◆ **Aim of the task**
Show the lines of the material that contain the word "action".

◆ **Exercise material**
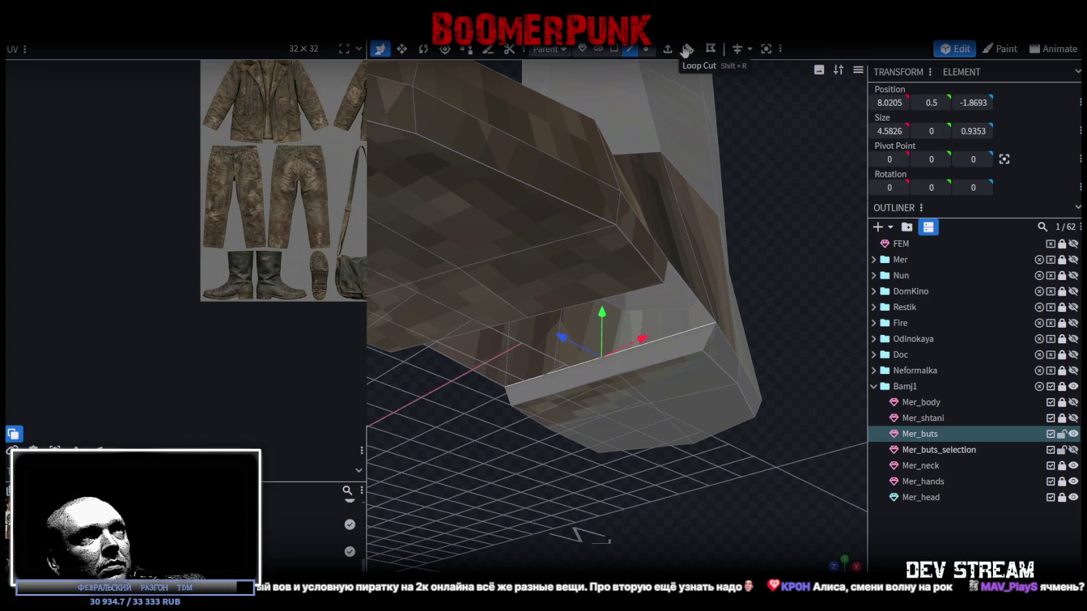
{"action": "left_click", "coordinate": [711, 48]}
{"action": "mouse_move", "coordinate": [730, 343]}
{"action": "left_mouse_down"}
{"action": "mouse_move", "coordinate": [627, 396]}
{"action": "mouse_move", "coordinate": [799, 320]}
{"action": "mouse_move", "coordinate": [720, 367]}
{"action": "left_mouse_up"}
{"action": "left_click", "coordinate": [605, 391]}
- Merge the selected boot vertices together and raise the result by 0.5
{"action": "left_click", "coordinate": [646, 48]}
{"action": "scroll", "coordinate": [597, 421], "scroll_direction": "up", "scroll_amount": 2}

◆ **Response to the exercise**
{"action": "left_click", "coordinate": [711, 48]}
{"action": "mouse_move", "coordinate": [730, 343]}
{"action": "left_mouse_down"}
{"action": "mouse_move", "coordinate": [627, 396]}
{"action": "mouse_move", "coordinate": [799, 320]}
{"action": "mouse_move", "coordinate": [720, 367]}
{"action": "left_mouse_up"}
{"action": "left_click", "coordinate": [605, 391]}
{"action": "left_click", "coordinate": [646, 48]}
{"action": "scroll", "coordinate": [597, 421], "scroll_direction": "up", "scroll_amount": 2}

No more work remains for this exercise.